# Making progess, two steps forward, one back



## rmacey (Apr 3, 2009)

Going at it step by step per instructions. Biggest advance has been to install new clutch and fit it to electric motor. The transmission is loosely connected to the motor. I have to figure out the right bolts since the adaptor plate now in place is considerably thicker than the sheet metal on the original car. 

I followed a video from the vendor of the kit I'm using to install the clutch. Felt very proud. Then I looked at the written instructions which differed mentioning that the distance between the adapter plate and the pressure plate should be 1.3" +/-.01". Oops. Had to undo and redo.\

Still, it's exciting to see the motor attached to tranny even if loosely.

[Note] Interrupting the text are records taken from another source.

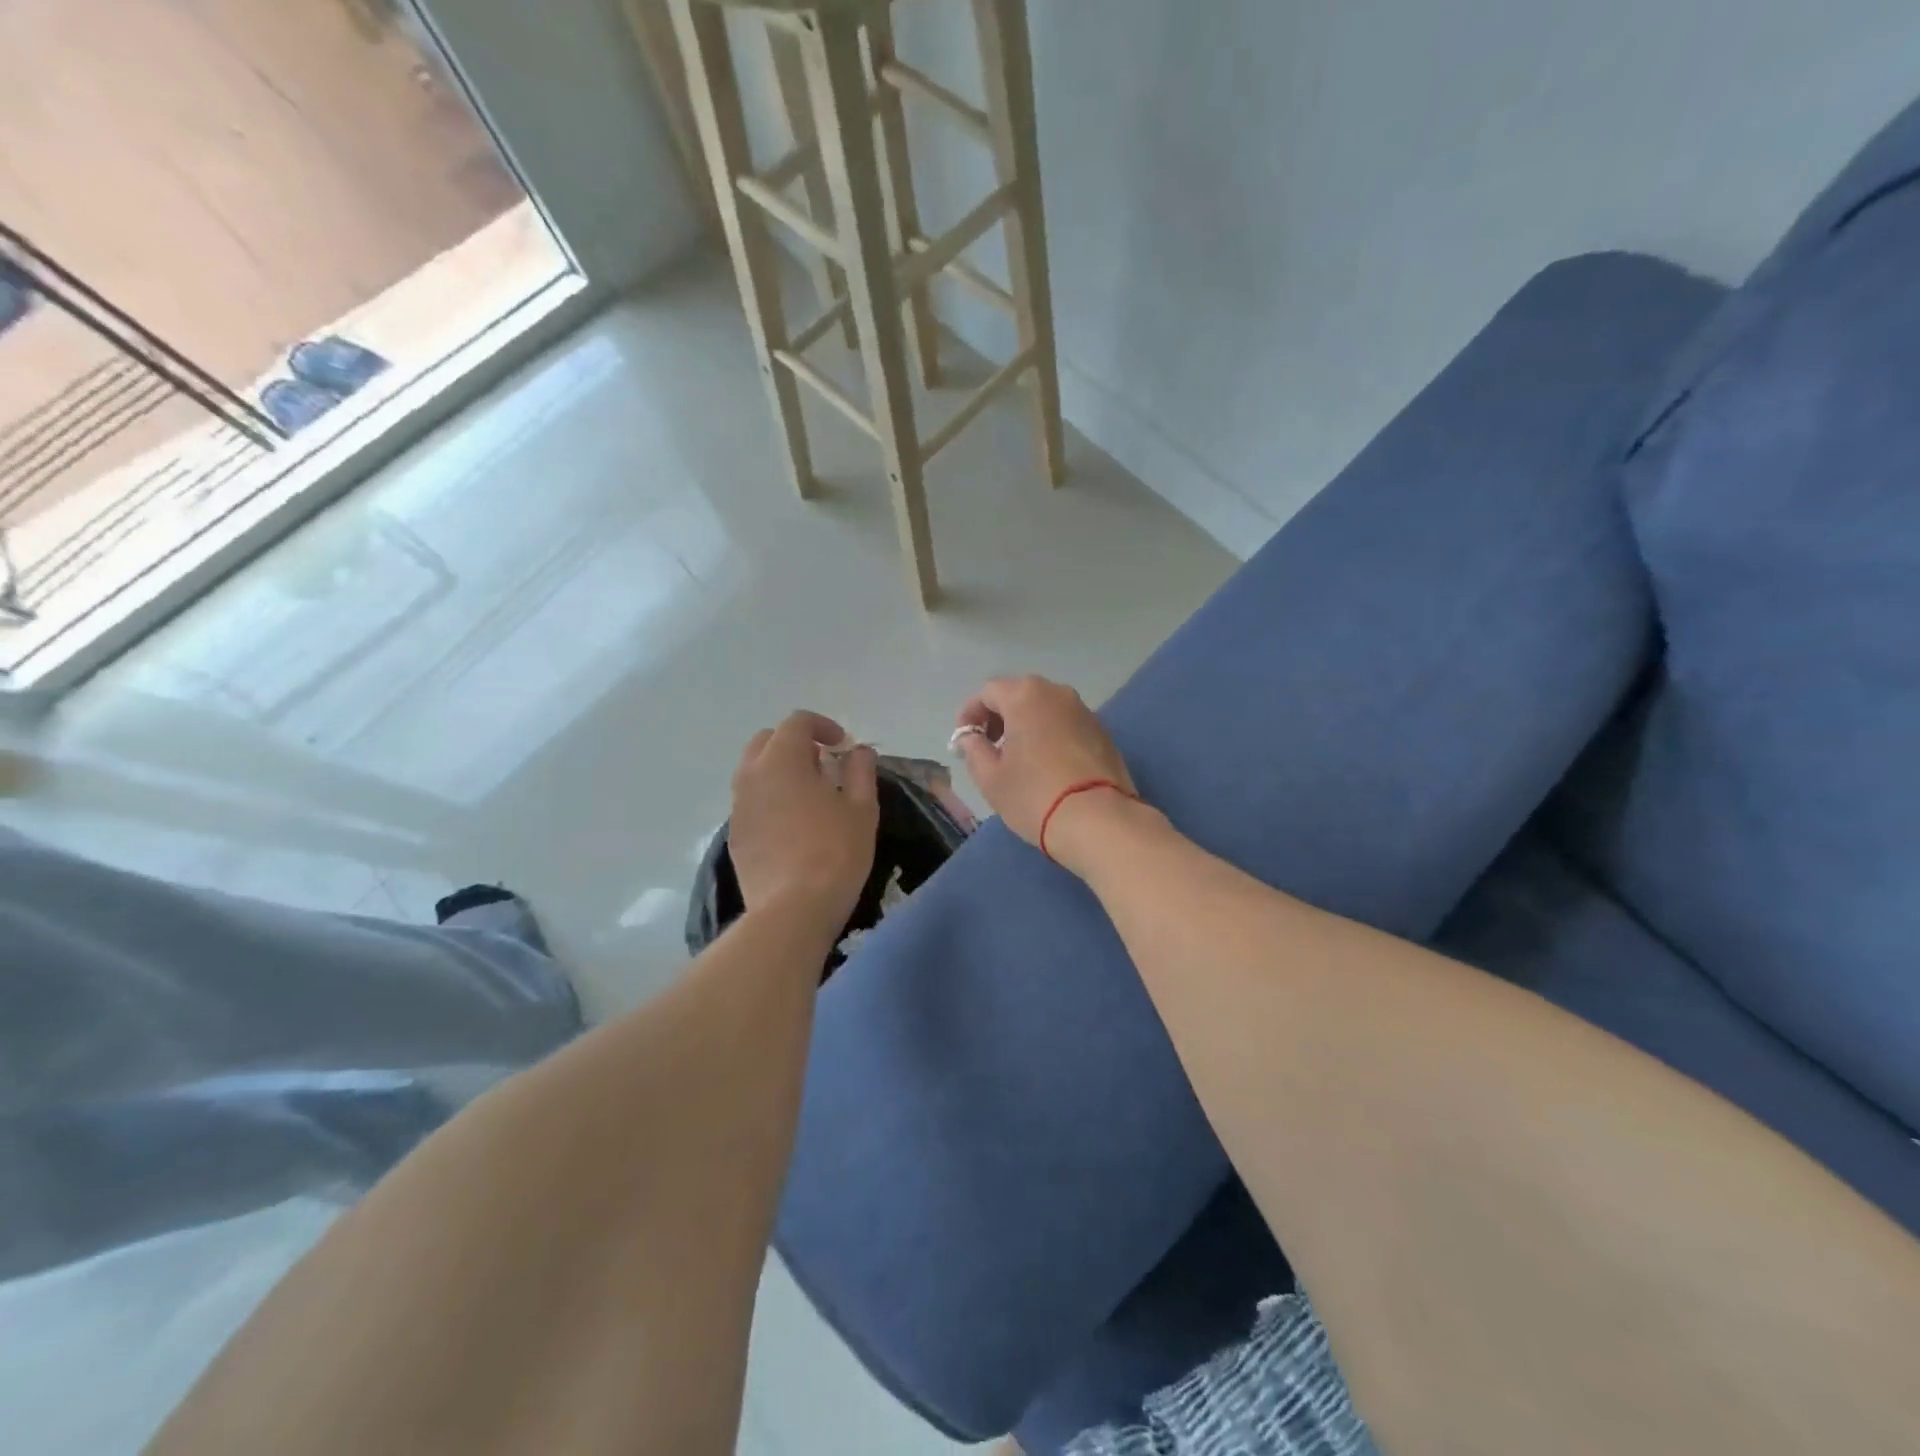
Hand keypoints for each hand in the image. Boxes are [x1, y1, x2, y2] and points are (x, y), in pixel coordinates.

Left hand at [730, 711, 877, 930]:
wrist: (792, 910)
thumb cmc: (835, 852)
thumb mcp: (862, 807)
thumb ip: (860, 769)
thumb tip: (858, 750)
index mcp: (781, 760)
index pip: (797, 722)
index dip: (823, 726)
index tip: (843, 746)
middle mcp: (751, 776)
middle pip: (767, 741)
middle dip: (795, 744)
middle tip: (824, 765)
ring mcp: (738, 807)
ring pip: (755, 772)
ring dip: (780, 771)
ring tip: (810, 796)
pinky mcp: (735, 835)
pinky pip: (751, 802)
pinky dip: (771, 799)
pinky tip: (793, 826)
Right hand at [953, 676, 1142, 866]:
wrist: (1098, 821)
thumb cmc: (1034, 795)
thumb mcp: (990, 777)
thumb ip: (973, 749)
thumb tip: (971, 737)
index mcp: (1025, 696)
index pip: (987, 692)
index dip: (970, 714)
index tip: (964, 741)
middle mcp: (1057, 693)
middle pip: (1018, 694)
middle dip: (999, 717)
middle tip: (989, 747)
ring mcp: (1084, 711)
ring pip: (1044, 708)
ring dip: (1025, 725)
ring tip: (1017, 759)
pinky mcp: (1103, 732)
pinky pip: (1065, 724)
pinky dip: (1049, 735)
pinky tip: (1046, 765)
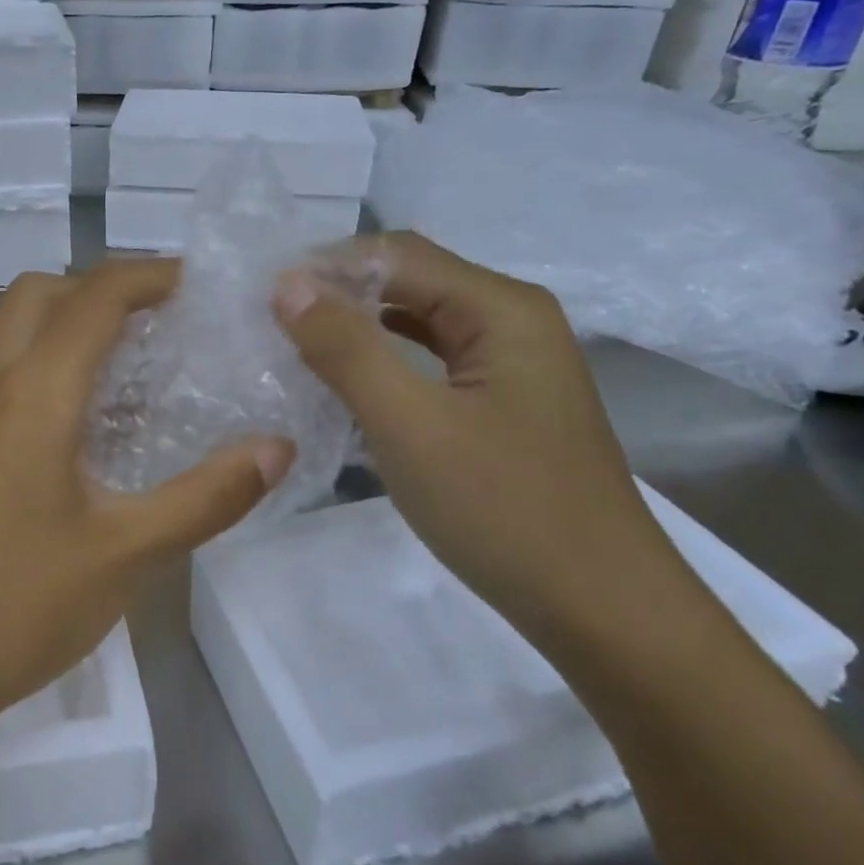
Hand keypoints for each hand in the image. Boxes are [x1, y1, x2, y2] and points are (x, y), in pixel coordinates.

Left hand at [0, 260, 295, 730]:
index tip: (200, 284)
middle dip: (102, 287)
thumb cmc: (19, 604)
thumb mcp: (129, 553)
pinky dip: (48, 363)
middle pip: (42, 293)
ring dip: (71, 324)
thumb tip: (277, 448)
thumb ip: (208, 496)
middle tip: (163, 320)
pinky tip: (88, 424)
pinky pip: (4, 372)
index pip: (94, 295)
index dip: (150, 274)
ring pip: (15, 330)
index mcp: (33, 392)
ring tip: (135, 365)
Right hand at [275, 233, 677, 635]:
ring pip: (417, 323)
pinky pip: (429, 362)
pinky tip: (345, 382)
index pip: (395, 254)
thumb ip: (345, 348)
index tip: (261, 297)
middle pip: (409, 281)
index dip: (324, 266)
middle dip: (338, 294)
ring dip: (357, 327)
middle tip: (269, 322)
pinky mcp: (501, 404)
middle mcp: (511, 320)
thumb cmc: (503, 509)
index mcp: (500, 308)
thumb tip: (286, 284)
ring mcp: (510, 365)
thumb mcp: (409, 424)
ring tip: (294, 344)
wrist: (602, 610)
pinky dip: (383, 363)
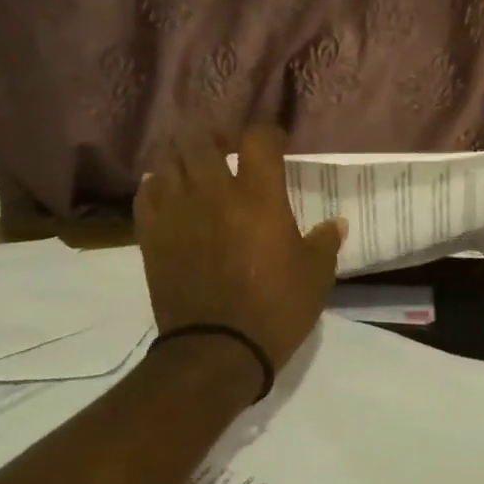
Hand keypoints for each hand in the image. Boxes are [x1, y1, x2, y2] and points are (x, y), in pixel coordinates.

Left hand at [135, 126, 345, 373]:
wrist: (216, 350)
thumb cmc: (276, 308)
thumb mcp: (316, 276)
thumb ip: (325, 242)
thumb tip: (336, 223)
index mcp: (259, 196)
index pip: (257, 139)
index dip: (267, 134)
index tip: (276, 144)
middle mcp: (214, 193)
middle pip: (203, 140)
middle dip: (217, 137)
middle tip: (228, 149)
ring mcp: (177, 212)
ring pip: (170, 161)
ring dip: (185, 158)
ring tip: (197, 168)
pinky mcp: (152, 235)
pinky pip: (146, 192)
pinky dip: (158, 184)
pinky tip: (169, 193)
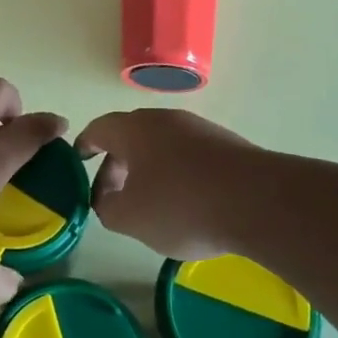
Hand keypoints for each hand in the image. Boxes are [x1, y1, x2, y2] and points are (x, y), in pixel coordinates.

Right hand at [77, 109, 255, 261]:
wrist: (259, 200)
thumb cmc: (182, 205)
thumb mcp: (131, 218)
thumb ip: (108, 208)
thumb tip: (108, 200)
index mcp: (134, 129)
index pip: (99, 129)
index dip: (85, 145)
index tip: (78, 161)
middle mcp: (165, 119)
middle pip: (131, 135)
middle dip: (118, 164)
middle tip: (113, 195)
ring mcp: (199, 129)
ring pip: (162, 146)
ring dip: (149, 170)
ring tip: (151, 204)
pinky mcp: (227, 145)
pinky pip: (190, 156)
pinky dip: (179, 175)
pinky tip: (188, 204)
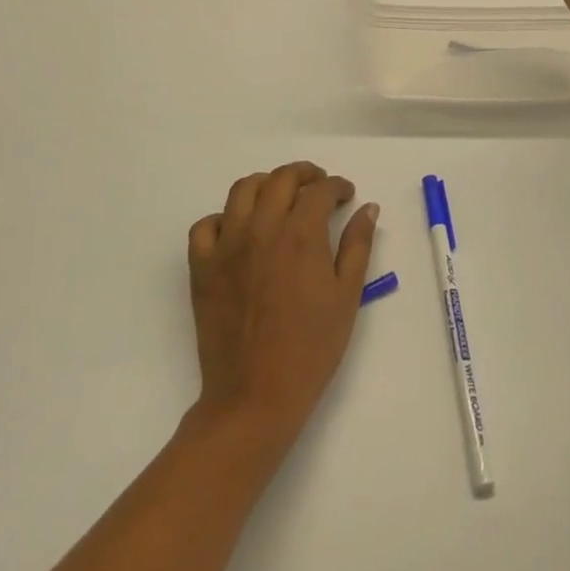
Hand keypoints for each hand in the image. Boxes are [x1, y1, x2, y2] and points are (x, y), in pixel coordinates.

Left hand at [186, 162, 378, 450]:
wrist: (255, 396)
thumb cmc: (311, 348)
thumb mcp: (348, 296)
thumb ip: (358, 245)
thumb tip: (367, 208)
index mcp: (301, 234)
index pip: (321, 190)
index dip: (338, 186)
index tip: (346, 196)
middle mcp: (262, 228)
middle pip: (282, 178)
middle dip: (305, 174)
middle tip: (318, 187)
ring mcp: (227, 245)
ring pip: (243, 189)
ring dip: (266, 185)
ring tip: (280, 198)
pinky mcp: (202, 267)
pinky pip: (205, 226)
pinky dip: (223, 219)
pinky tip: (239, 231)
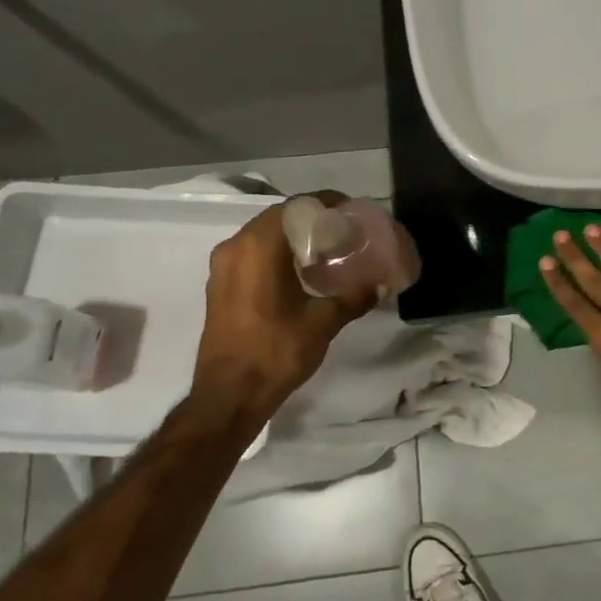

I keep removing ICE stuff I could have gotten rid of before but wasn't sure what it was. I'm sure there's still more. I either don't know what it is or how I should do it.

Here are links to pics. Comments appreciated.
http://picasaweb.google.com/lh/photo/EHtaadmdbPZ7Fji48-lOBg?feat=directlink
http://picasaweb.google.com/lh/photo/02kOTU2xv3peQ8EwughTvw?feat=directlink
http://picasaweb.google.com/lh/photo/eipJw8kNx-IWGnmH4dfYgQ?feat=directlink


----------